Literary Review of 'Cathedral' - Raymond Carver
“Cathedral” - Raymond Carver summary literary analysis. In “Cathedral,” looking is associated with someone’s vision, but seeing needs a more profound level of commitment. In the story, the husband shows that he can look. Because of this, he assumes he is above Robert (the blind man). The husband is sure that the ability to see is everything and he refuses to see anything beyond the surface. The blind man sees on a much deeper level and teaches the husband that seeing implicates more than just looking.
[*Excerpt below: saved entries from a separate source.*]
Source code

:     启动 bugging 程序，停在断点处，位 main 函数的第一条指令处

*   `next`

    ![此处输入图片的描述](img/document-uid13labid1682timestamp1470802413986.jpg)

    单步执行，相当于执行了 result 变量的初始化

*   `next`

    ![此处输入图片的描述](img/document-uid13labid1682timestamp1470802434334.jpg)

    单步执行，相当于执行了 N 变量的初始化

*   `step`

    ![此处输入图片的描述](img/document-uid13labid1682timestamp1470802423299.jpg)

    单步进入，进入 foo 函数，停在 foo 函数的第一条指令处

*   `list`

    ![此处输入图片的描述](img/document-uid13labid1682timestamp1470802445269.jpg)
Raymond Carver uses various themes in this short story. Vision being one of them. “I wasn’t enthusiastic about his visit. He was no one I knew. And his being blind bothered me”. Here Carver incorporates the theme of vision. Through the narrator, he tells the reader how unsettling his visit was. Carver further incorporates this theme “when describing events like Robert's wife's death . . . of the two-dimensional nature of his character, a man with little or no human interaction whose ideas about people and places are developed via television and the movies”.
Blindness. Another theme in this short story with two different meanings. Robert’s absence of sight and the narrator’s lack of perception. The narrator states, “so we kept on with it. His fingers rode my fingers as my hand went over the paper. It was like nothing else in my life up to now” as they drew the cathedral, the narrator had his eyes closed. Carver integrates this theme through Robert’s actions. He “heals” feelings towards blindness of a man who can see through his senses allowing the reader to understand that the narrator needs to see the world like Robert to feel undamaged.
Through these themes, “Cathedral” shows us something very important about life and other people. Carver lets us know that vision and blindness are two of the biggest factors that give us false perspectives on life and how we see people we have not met yet. The appearance of a person we do not know can be very different from what it really is, and you will not know that until you put yourself in their shoes and see life as they see it.
Works Cited
- Caldwell, Tracy M. “Raymond Caver’s ‘Cathedral.” Literary Contexts in Short Stories: Raymond Carver’s “Cathedral,” Mar. 2006, pp. 1-8 EBSCOhost, search.ebscohost.com/login.aspx?direct=true&AuthType=shib&db=lkh&AN=18898049&site=ehost-live.
- Carver, Raymond. “Cathedral.” The Norton Introduction to Literature, edited by Kelly J. Mays, shorter 13th ed., W.W. Norton, 2019, pp. 28-38.